The major advantages of transient sonoelastography and ARFI sonoelastography, as compared with liver biopsy, are that these techniques are painless, rapid, and have no associated complications and are, therefore, very easily accepted by patients. Moreover, ARFI sonoelastography can be integrated into a conventional US system by using conventional US probes and therefore can be performed during standard US examinations of the liver, which are routinely performed in patients with chronic liver disease.

We found that the optimal median ARFI velocity for the diagnosis of NASH with severe fibrosis (stages 3 and 4) was 1.77 m/sec. Thus, in the future, patients with median velocities of more than 1.77 m/sec should be closely followed up, because it is likely that they have NASH with severe fibrosis. On the other hand, there is a possibility that the patients with a low median velocity might have simple steatosis. Therefore, in the future, patients with a low median velocity measured by using ARFI might be spared from undergoing liver biopsy.

We also found that the median velocity in patients with simple steatosis was lower than that in healthy volunteers. Possible reasons for this observation include the hypothesis that steatosis makes the liver softer because of fat deposition in the liver parenchyma. Unlike viral hepatitis, NASH has two aspects: steatosis and fibrosis. Therefore, in patients with NAFLD, it may be difficult to distinguish between simple steatosis and NASH with mild fibrosis with use of ARFI sonoelastography, although it can be performed more conveniently than transient sonoelastography.
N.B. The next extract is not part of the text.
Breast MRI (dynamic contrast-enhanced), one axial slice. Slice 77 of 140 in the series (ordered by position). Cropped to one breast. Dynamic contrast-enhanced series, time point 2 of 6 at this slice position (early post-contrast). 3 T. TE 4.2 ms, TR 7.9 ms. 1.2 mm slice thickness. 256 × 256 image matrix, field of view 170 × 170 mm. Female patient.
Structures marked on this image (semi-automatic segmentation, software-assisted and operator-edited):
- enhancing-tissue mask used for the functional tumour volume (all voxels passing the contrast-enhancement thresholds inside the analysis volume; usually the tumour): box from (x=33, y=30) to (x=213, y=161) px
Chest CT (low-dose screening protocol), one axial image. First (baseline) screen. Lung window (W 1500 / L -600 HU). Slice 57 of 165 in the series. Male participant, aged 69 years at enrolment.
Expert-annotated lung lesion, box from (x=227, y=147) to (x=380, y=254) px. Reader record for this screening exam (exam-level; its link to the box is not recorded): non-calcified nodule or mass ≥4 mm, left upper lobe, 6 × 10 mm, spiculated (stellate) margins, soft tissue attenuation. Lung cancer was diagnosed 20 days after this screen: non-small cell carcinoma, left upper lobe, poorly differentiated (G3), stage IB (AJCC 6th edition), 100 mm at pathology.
One limitation of our study was that we calculated our accuracy measurements on the basis of the population being studied; therefore, our results are optimized for this specific population and likely include overestimations of performance. Another limitation was the relatively small number of patients, particularly those with higher grades of liver fibrosis. Because of this, we may not have adequately assessed the biologic variability in the patients with higher grades of fibrosis. Selection bias was another limitation because in this study, we did not examine patients who had any clinical evidence of hepatic decompensation. Furthermore, the liver biopsies were performed up to 12 months before ARFI sonoelastography and transient sonoelastography. There is the possibility that the degrees of steatosis and fibrosis had changed for the period. In this study, the same person performed the ARFI sonoelastographic and transient sonoelastographic examinations; this was an advantage because the two examinations could be performed with the patient in the same position. However, it cannot be denied that knowledge of other examinations could have biased results. At present, we have no choice but to depend on liver biopsy for the diagnosis of NASH.
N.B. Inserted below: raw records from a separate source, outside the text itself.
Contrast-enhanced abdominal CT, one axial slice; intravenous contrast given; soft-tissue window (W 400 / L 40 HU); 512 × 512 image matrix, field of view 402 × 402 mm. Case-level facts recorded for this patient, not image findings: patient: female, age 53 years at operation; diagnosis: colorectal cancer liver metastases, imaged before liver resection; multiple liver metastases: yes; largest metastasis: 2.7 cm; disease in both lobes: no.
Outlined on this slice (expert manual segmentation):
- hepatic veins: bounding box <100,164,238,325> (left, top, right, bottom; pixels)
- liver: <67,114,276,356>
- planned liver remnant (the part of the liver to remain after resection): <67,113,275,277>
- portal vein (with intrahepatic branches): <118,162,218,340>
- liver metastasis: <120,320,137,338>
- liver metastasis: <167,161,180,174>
In conclusion, to our knowledge, this is the first study conducted to investigate the potential clinical usefulness of a US-based ARFI elastography technique as a noninvasive method of assessing liver fibrosis in patients with NAFLD. Further investigation is required to ensure that ARFI sonoelastographic measurements are useful diagnostic markers of NASH.

Advances in Knowledge

          There is a stepwise increase in the median velocity measured by using acoustic radiation force impulse (ARFI) sonoelastography with increasing histologic severity of hepatic fibrosis in fatty liver disease.

          The median velocity in patients with simple steatosis is lower than that in healthy volunteers.
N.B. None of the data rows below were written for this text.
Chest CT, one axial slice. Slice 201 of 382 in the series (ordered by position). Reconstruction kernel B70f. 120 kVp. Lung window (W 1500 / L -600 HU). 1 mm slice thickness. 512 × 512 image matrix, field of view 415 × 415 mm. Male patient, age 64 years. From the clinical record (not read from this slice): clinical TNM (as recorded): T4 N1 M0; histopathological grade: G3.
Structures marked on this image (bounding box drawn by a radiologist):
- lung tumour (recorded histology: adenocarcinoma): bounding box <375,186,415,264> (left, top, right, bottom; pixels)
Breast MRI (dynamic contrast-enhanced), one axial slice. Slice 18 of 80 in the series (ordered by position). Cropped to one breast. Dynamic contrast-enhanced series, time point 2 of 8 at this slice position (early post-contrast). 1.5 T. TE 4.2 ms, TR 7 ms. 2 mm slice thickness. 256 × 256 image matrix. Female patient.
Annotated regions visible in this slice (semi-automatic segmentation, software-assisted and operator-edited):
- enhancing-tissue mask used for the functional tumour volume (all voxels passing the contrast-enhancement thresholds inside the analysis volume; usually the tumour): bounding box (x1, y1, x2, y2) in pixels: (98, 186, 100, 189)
          There is a relationship between median velocity measured by using ARFI sonoelastography and liver stiffness measured by using transient sonoelastography.

Implications for Patient Care

          ARFI sonoelastography can be performed during standard US examinations of the liver, which are routinely performed in patients with chronic liver disease.

          ARFI sonoelastography is a rapid and noninvasive method of detecting fibrosis in patients with nonalcoholic fatty liver disease.